=== GIVEN TEXT ===

PHY 445 / PHY 515, Advanced Physics Laboratory

Least Square fits to an arbitrary function using Excel

(Hybrid grid-gradient searches of c2 surfaces for nonlinear fits)

Introduction

The following should merely be regarded as an addendum to Chapter 8 of Bevington and Robinson's Data Reduction and Error Analysis. This is therefore not a self-contained manual on "how to do error analysis in the Graduate and Senior Lab and See you later". Referral to Bevington and Robinson for concepts, definitions, theory and the practice of Error-analysis will be necessary. Furthermore what is given here is a mere minimum of how to fit an arbitrary function to a given set data. There are several other methods, which are equally as valid. One can make one's error-analysis really as elaborate as one wants in any way which is scientifically, mathematically and logically sound and accepted. Some of these are also discussed in Bevington and Robinson. Be very careful though of prepackaged error-analysis programs, -routines or magic boxes, if you do not know how they work and what exactly they return as results. It is therefore not advisable to use the Trendline command in the Insert menu of Excel. As said, what follows below is a minimum of requirements and just one particular way of doing it. We will proceed by example.

===

▶ EXERCISE A:
Decide whether each statement below agrees with the introduction above. Answer yes or no for each, and quote the deciding words of the text. (i) The text presents itself as a self-contained manual on error analysis. (ii) The text advises against using the Trendline command in Excel. (iii) The text claims that its method is the only valid way to fit an arbitrary function.
▶ EXERCISE B:
According to the introduction above, which chapter of Bevington and Robinson's Data Reduction and Error Analysis does the text serve as an addendum to?
▶ EXERCISE C:
Reproduce the passage of the introduction above, starting with "PHY 445 / PHY" and going on through "for nonlinear fits)".

=== DATASET EXCERPTS ===

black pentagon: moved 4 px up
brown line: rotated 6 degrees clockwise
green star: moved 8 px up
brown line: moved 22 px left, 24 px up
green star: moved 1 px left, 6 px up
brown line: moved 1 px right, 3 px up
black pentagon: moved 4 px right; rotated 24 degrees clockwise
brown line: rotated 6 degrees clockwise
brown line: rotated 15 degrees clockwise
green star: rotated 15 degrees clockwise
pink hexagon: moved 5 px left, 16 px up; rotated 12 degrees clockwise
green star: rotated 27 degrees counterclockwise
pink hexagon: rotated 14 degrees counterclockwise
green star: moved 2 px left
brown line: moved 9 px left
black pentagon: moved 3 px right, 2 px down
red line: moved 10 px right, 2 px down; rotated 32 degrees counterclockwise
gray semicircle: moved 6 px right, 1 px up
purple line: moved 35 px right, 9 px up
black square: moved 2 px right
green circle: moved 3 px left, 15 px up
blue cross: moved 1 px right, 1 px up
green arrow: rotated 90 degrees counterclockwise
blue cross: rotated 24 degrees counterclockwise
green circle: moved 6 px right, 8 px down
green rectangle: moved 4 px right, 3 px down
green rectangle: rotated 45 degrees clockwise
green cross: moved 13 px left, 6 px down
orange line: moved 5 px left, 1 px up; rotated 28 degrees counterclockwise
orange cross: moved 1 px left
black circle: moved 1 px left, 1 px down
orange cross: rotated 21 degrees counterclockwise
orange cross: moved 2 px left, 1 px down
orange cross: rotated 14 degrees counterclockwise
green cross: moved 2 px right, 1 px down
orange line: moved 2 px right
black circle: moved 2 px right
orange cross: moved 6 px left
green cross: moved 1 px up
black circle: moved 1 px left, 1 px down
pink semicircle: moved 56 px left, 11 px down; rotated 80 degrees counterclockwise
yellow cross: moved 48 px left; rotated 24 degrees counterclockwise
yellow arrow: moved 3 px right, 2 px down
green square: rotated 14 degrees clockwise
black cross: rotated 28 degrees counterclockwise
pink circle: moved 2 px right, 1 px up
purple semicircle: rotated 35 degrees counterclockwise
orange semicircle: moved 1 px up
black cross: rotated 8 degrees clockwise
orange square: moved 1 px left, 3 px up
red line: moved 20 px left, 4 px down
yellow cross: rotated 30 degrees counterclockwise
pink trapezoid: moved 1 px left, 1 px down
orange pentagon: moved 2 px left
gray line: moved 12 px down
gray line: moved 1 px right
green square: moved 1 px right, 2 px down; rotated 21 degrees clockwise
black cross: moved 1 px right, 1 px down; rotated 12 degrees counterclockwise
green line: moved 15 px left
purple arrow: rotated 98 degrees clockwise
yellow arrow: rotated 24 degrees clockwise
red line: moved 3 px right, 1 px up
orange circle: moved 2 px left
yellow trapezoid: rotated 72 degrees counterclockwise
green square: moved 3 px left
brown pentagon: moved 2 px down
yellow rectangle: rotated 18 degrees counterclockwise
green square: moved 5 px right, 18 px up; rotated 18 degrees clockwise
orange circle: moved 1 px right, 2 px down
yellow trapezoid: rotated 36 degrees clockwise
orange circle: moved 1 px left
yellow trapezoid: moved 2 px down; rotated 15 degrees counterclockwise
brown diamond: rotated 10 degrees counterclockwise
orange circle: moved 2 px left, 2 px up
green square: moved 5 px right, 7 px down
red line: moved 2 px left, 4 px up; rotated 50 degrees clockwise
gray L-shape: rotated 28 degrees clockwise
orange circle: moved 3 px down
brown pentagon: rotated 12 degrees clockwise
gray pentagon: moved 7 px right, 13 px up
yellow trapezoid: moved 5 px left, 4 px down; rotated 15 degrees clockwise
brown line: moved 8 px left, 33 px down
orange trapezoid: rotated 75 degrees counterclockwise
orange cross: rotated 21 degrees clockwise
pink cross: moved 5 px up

===

▶ WRITTEN REPLY A:
(i) No: "This is therefore not a self-contained manual"
(ii) Yes: "It is therefore not advisable to use the Trendline command in the Insert menu of Excel."
(iii) No: "There are several other methods, which are equally as valid."

▶ WRITTEN REPLY B:
Chapter 8

▶ WRITTEN REPLY C:
PHY 445 / PHY 515, Advanced Physics Laboratory

Least Square fits to an arbitrary function using Excel

(Hybrid grid-gradient searches of c2 surfaces for nonlinear fits)